Task 1: Per the seasonal use dwelling extract, what is the maximum number of days in each calendar year that such a dwelling unit may be rented as a seasonal use dwelling unit?
Task 2: Reproduce the seasonal use dwelling extract verbatim, starting at "Such dwelling unit is registered" and ending at "each calendar year.".

Extract:
========================================
Such dwelling unit is registered with the appropriate local government or county registry as a seasonal use dwelling as provided for in subdivision five of this section.

(c)

Such dwelling unit is not rented as a seasonal use dwelling unit for more than one hundred twenty days during each calendar year.

5.

In order for a dwelling unit to qualify as a seasonal use dwelling unit for the purpose of paragraph (a) of subdivision one-a of this section, the local government with jurisdiction for building administration over such unit or the county in which such unit is located shall have adopted a seasonal use dwelling unit registry and such unit shall be registered by filing a copy of the seasonal use lease and such additional information as the local government or county that administers such registry may require. Such local government or county shall revoke the seasonal use dwelling unit registration of any dwelling unit that does not adhere to the conditions provided for in subdivision four of this section.

6.
========================================
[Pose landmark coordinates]
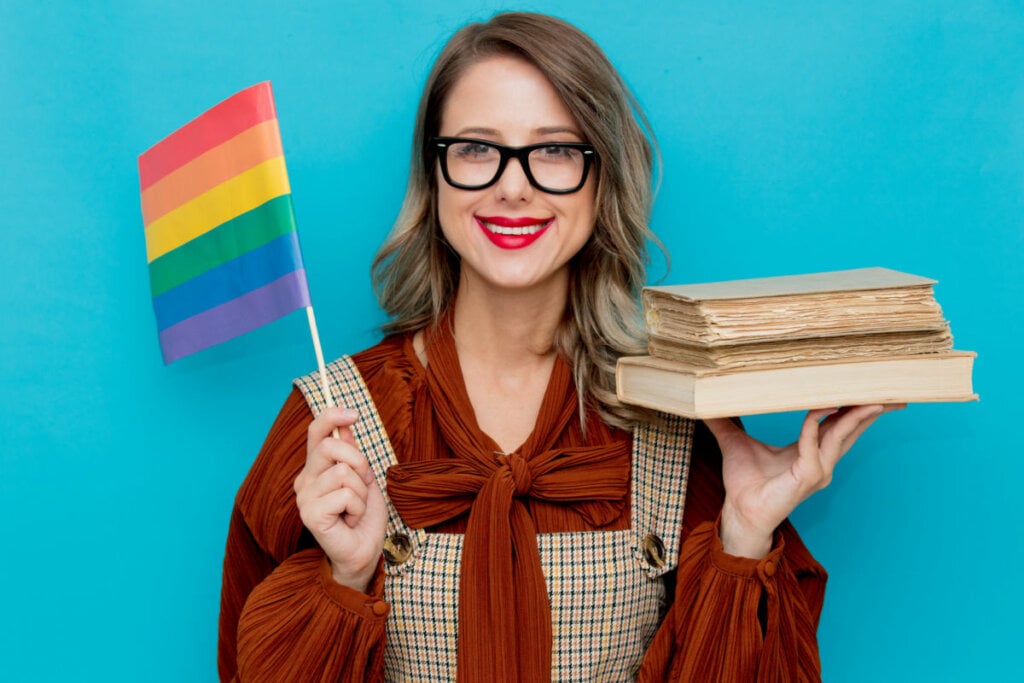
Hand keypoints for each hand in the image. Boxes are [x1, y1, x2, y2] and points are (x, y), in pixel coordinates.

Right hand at [294, 407, 387, 591]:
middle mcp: (305, 480)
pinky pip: (344, 495)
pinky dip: (358, 507)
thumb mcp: (363, 478)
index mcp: (316, 469)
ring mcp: (305, 498)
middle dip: (359, 461)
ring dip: (361, 492)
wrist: (365, 550)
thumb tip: (345, 425)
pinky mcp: (310, 515)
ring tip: (356, 508)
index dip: (332, 416)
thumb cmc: (364, 517)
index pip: (316, 432)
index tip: (353, 413)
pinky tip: (351, 520)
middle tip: (364, 482)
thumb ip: (351, 453)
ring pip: (343, 472)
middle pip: (330, 447)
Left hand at [704, 404, 903, 557]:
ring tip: (870, 398)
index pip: (837, 424)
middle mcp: (819, 461)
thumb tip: (705, 402)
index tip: (863, 387)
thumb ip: (724, 422)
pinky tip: (816, 410)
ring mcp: (817, 470)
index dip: (850, 406)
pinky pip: (812, 447)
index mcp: (809, 451)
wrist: (739, 511)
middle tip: (888, 391)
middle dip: (869, 410)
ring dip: (854, 416)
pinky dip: (813, 427)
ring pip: (840, 436)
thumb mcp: (735, 442)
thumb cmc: (742, 482)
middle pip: (850, 429)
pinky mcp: (807, 478)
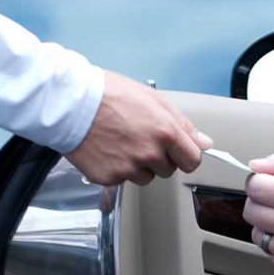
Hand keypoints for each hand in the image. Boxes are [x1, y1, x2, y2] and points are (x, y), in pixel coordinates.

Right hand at [66, 70, 213, 185]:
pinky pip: (122, 180)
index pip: (193, 160)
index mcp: (166, 132)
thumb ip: (182, 124)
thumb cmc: (108, 94)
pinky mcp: (109, 178)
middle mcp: (150, 154)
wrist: (69, 102)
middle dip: (159, 158)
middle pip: (168, 170)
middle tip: (139, 138)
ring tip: (121, 143)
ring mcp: (129, 168)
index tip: (178, 152)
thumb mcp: (152, 99)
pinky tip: (107, 150)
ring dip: (138, 165)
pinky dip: (117, 169)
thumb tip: (204, 143)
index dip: (185, 155)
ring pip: (145, 177)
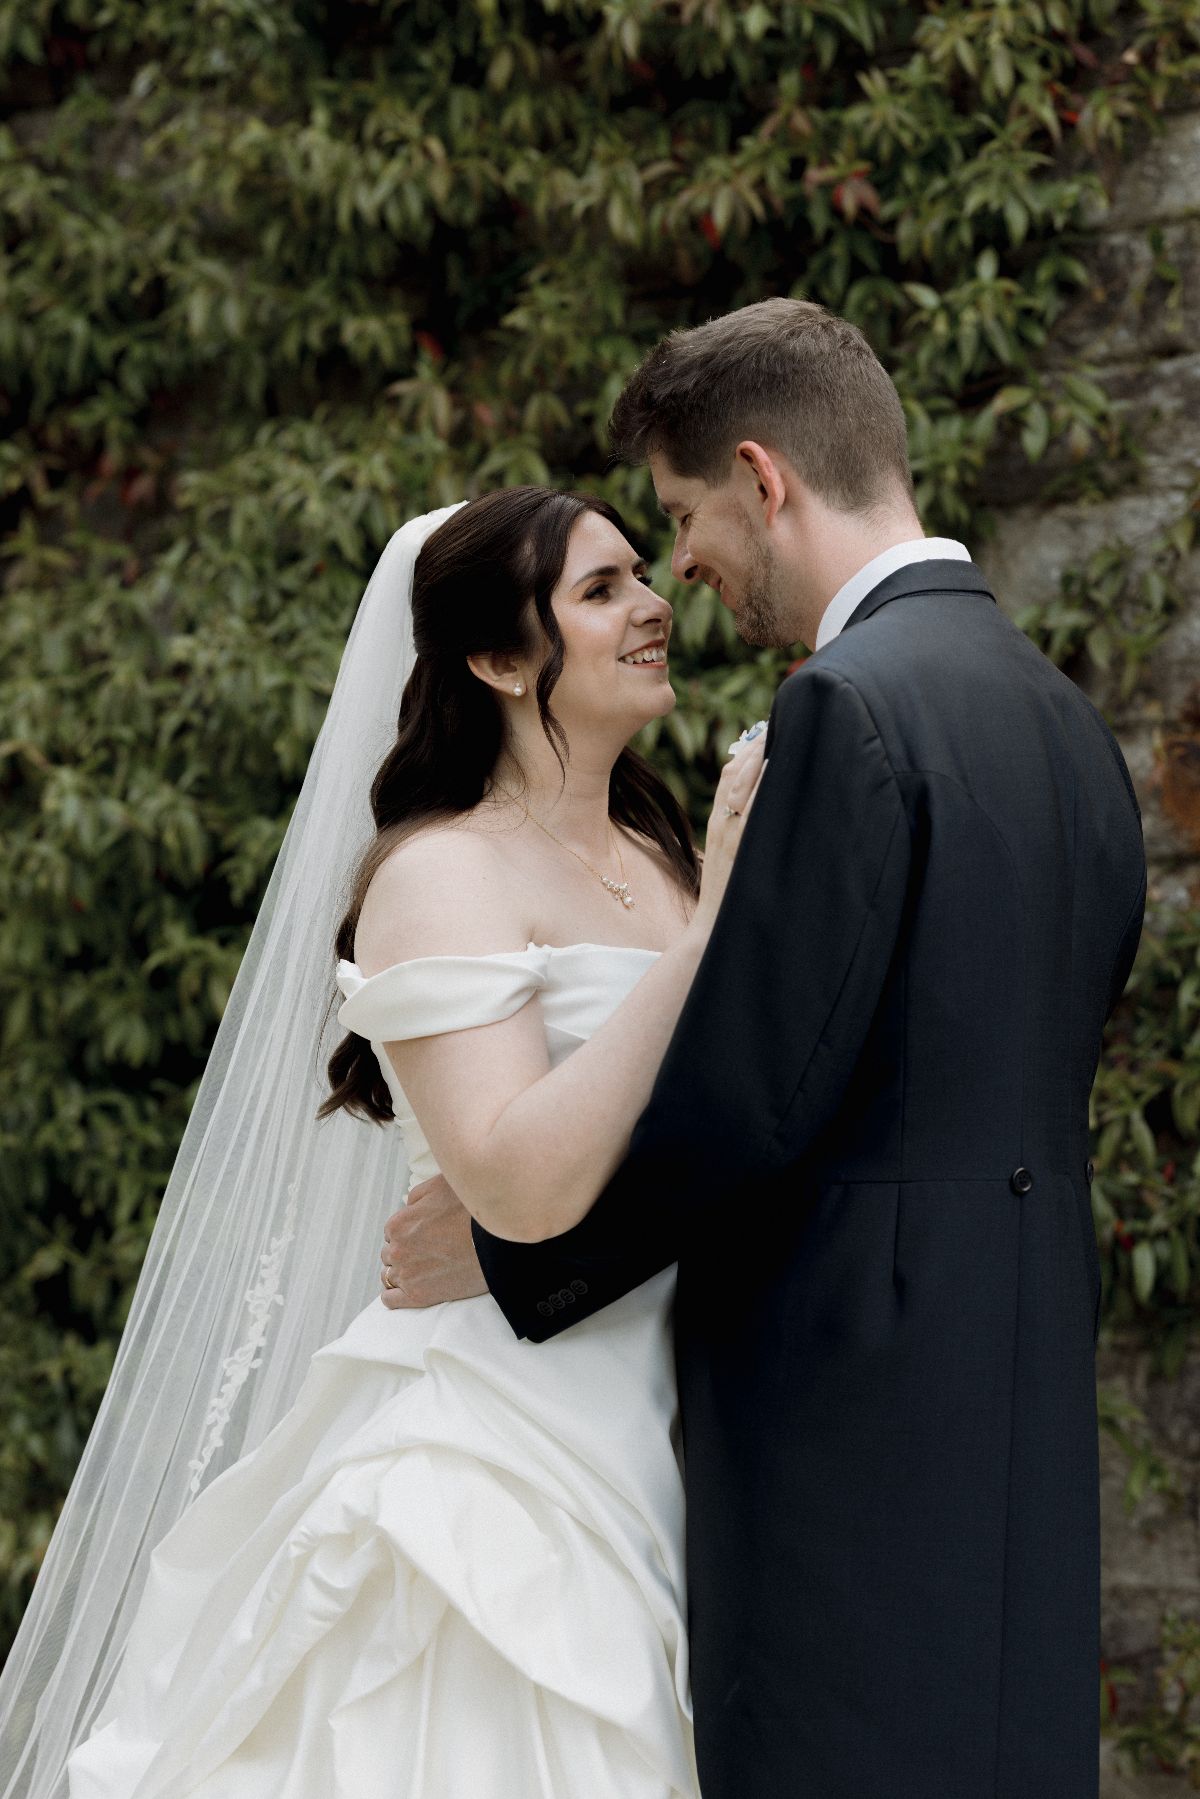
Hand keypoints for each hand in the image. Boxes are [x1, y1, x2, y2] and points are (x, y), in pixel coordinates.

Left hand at [380, 1175, 489, 1308]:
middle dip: (406, 1251)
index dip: (408, 1233)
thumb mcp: (441, 1185)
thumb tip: (408, 1206)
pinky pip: (390, 1299)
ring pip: (389, 1275)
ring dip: (402, 1272)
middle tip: (429, 1252)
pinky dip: (395, 1294)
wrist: (497, 1242)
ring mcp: (406, 1274)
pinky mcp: (418, 1296)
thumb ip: (417, 1195)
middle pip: (391, 1253)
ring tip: (423, 1270)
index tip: (425, 1236)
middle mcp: (397, 1249)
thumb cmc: (472, 1211)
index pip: (392, 1232)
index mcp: (399, 1223)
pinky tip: (408, 1289)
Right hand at [694, 735, 766, 932]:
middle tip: (783, 725)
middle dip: (758, 745)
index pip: (729, 772)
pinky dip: (765, 785)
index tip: (769, 732)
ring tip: (786, 736)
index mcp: (718, 822)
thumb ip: (740, 830)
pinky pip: (753, 807)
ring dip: (763, 757)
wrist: (713, 930)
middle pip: (734, 769)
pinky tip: (782, 769)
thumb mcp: (730, 856)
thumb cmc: (729, 896)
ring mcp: (729, 833)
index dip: (748, 749)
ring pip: (742, 782)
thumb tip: (760, 807)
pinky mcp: (740, 846)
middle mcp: (721, 822)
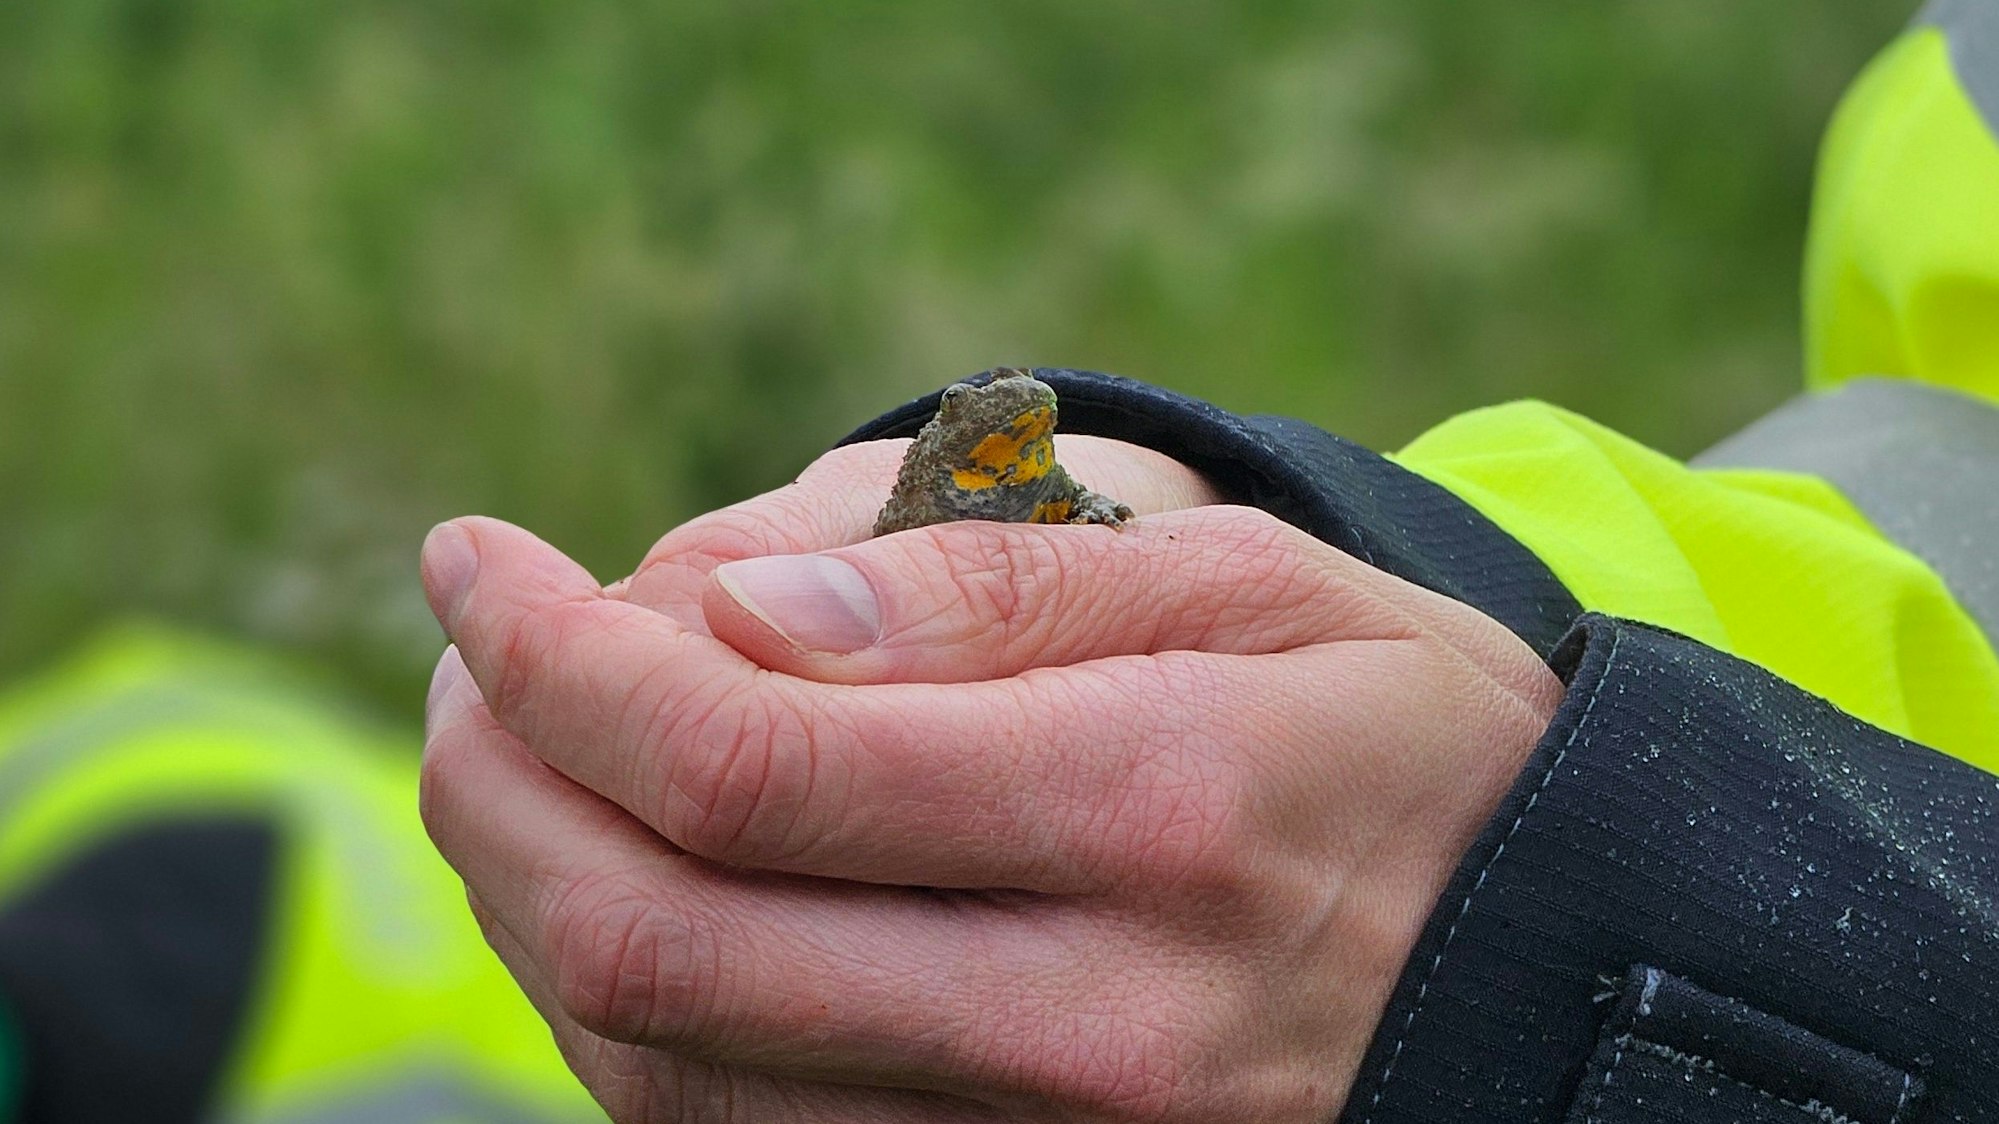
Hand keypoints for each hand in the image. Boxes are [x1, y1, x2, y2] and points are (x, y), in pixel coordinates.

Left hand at [419, 436, 1562, 1121]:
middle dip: (491, 782)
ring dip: (529, 894)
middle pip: (655, 939)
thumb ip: (999, 591)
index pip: (743, 762)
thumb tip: (738, 606)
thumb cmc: (1400, 743)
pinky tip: (624, 883)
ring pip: (659, 1061)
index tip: (474, 559)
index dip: (551, 657)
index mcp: (1145, 809)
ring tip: (520, 750)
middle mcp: (1075, 1018)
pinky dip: (618, 1003)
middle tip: (469, 660)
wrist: (1552, 973)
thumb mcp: (1257, 585)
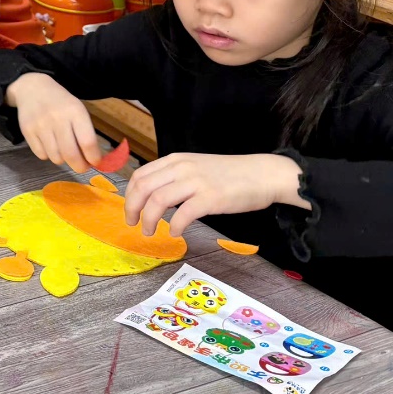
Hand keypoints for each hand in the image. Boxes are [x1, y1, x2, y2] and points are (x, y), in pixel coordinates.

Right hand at [6, 73, 102, 173]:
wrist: (32, 89)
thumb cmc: (61, 103)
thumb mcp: (77, 110)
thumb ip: (86, 134)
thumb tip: (92, 160)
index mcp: (75, 111)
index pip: (87, 142)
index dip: (93, 157)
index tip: (95, 162)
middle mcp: (57, 119)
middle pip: (71, 154)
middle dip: (79, 166)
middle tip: (81, 167)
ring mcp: (40, 126)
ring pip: (56, 158)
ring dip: (63, 159)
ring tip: (63, 150)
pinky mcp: (27, 132)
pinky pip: (41, 155)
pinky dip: (48, 154)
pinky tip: (49, 144)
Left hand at [123, 152, 304, 236]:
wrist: (262, 174)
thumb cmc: (230, 174)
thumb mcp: (196, 167)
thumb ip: (175, 176)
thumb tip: (153, 194)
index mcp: (175, 160)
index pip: (140, 175)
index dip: (130, 195)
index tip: (130, 210)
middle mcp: (181, 168)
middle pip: (143, 188)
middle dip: (132, 208)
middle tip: (133, 224)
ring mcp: (196, 182)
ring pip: (157, 201)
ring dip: (149, 220)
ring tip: (150, 231)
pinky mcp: (210, 198)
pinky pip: (182, 214)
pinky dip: (174, 226)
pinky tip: (176, 233)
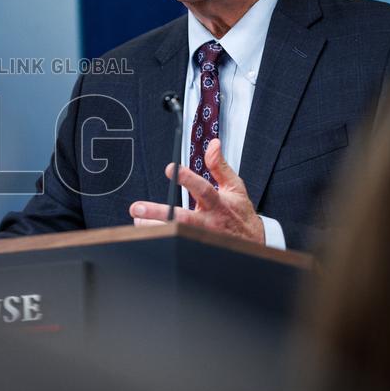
========================================
Solution 1: One hundred twenty days.

Solution 2:
Such dwelling unit is registered with the appropriate local government or county registry as a seasonal use dwelling as provided for in subdivision five of this section.

(c)

Such dwelling unit is not rented as a seasonal use dwelling unit for more than one hundred twenty days during each calendar year.